How does our tendency to categorize lend itself to stereotyping?

The tendency to classify our experience into categories is a fundamental and universal aspect of human cognition. We create concepts in order to make sense of the endless complexity we encounter in our environment. This is a necessary part of human thought, allowing us to process information efficiently and quickly. If we did not create categories our entire life would be a buzzing mass of confusion. In social categorization, we place people into categories. People also reflexively distinguish members of in-groups (groups of which the subject is a member) from members of out-groups. Furthermore, people tend to evaluate out-groups more negatively than in-groups. In this way, social categories easily lend themselves to stereotypes in general and to negative stereotypes in particular.

How do we reduce social prejudice?

Given our diverse and multi-ethnic world, it is of great importance to understand ways to reduce social prejudice. In the 1950’s, Gordon Allport introduced the inter group-contact hypothesis. In this view, inter-group contact under positive conditions can reduce social prejudice. The necessary conditions include cooperation towards shared goals, equal status between groups, and the support of local authorities and cultural norms.

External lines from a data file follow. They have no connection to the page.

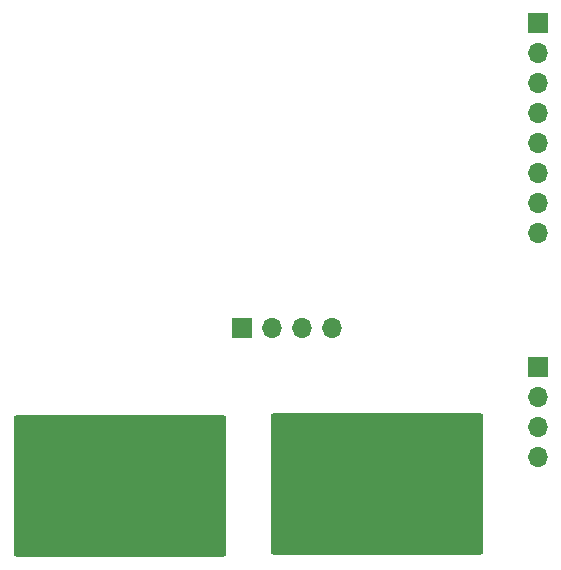
<source format=gbs>
%TF.GenerationSoftware,KiCad,Pcbnew,8.0.0*%
%TF.CreationDate,2024-12-08T13:18:30+05:30*%
%TF.ProjectId,RFID_1,52464944-5f31-42e6-9b69-6361645f7063,rev?*%
%TF.SameCoordinates,Original*%
%TF.FileFunction,Soldermask,Bot*%
%TF.FilePolarity,Negative*%
%FSLAX46Y46*%
G04 Gerber Fmt 4.6, Leading zero omitted, Abs format (unit mm)*
G04 Created by KiCad (PCBNEW 8.0.0) date 2024-12-08 13:18:30*
%MOMM*%
%LPD*%
G01*
G04 APERTURE LIST*
G04 Aperture macros list*
%AMRoundRect*
0 Rectangle with rounded corners*
0 $1 Rounding radius*
0 $2 $3 $4 $5 $6 $7 $8 $9 X,Y pos of 4 corners*
0 Add a 4 corners polygon primitive as box body*
4,1,4,$2,$3,$4,$5,$6,$7,$8,$9,$2,$3,0*
0 Add four circle primitives for the rounded corners*
1,1,$1+$1,$2,$3*
1,1,$1+$1,$4,$5*
1,1,$1+$1,$6,$7*
1,1,$1+$1,$8,$9*
0 Add four rect primitives between the rounded corners*
20,1,$1+$1,$2,$3,$4,$5,0*
20,1,$1+$1,$4,$5,$6,$7,0*
20,1,$1+$1,$6,$7,$8,$9,0*
20,1,$1+$1,$8,$9,$2,$3,0*%
G04 Aperture macros list end*
%ADD10R,1.700000X1.700000*%
%ADD11O,1.700000X1.700000*%
%ADD12RoundRect,0.250000X8.750000X-5.750000X8.750000X5.750000X-8.750000X5.750000X-8.750000X-5.750000X0*%
G04 APERTURE END LIST*
D10*
%TO.C,J3*%
X173990000Y-108534200D03*
D11*
X173990000Y-111074200D03*
X173990000Y-113614200D03*
X173990000Y-116154200D03*
%TD*%
D10*
%TO.C,J1*%
X148955600Y-105196800D03*
D11*
X151495600Y-105196800D03*
X154035600Y-105196800D03*
X156575600Y-105196800D03*
%TD*%
D10*
%TO.C,J2*%
X173939200Y-79400400D03*
D11*
X173939200Y-81940400D03*
X173939200Y-84480400D03*
X173939200Y-87020400D03*
X173939200Y-89560400D03*
X173939200Y-92100400D03*
X173939200Y-94640400D03*
X173939200Y-97180400D03*
%TD*%
D12*
%TO.C,J5*%
X138557000Y-118567200D03*
%TD*%
%TO.C,J4*%
X160372700Y-118404400D03*
%TD*%
M02*

</source>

In other words, different groups can come together as part of one overarching group, for example as part of one community or of a common humanity.

Do cross-group friendships reduce social prejudice?

Positive emotional experiences with members of different groups can also reduce negative stereotypes. Having close friends from different groups is especially effective in this regard. There are several reasons for this. For one, it is nearly impossible to hold onto a simplistic, negative stereotype of someone you know well. Secondly, close friendships and relationships promote identification with the other person and of the groups they belong to. In other words, your relationships with other people become a part of who you are as a person and help in personality development under the present influence. This is referred to as including the other in the self, a notion introduced by Stephen Wright.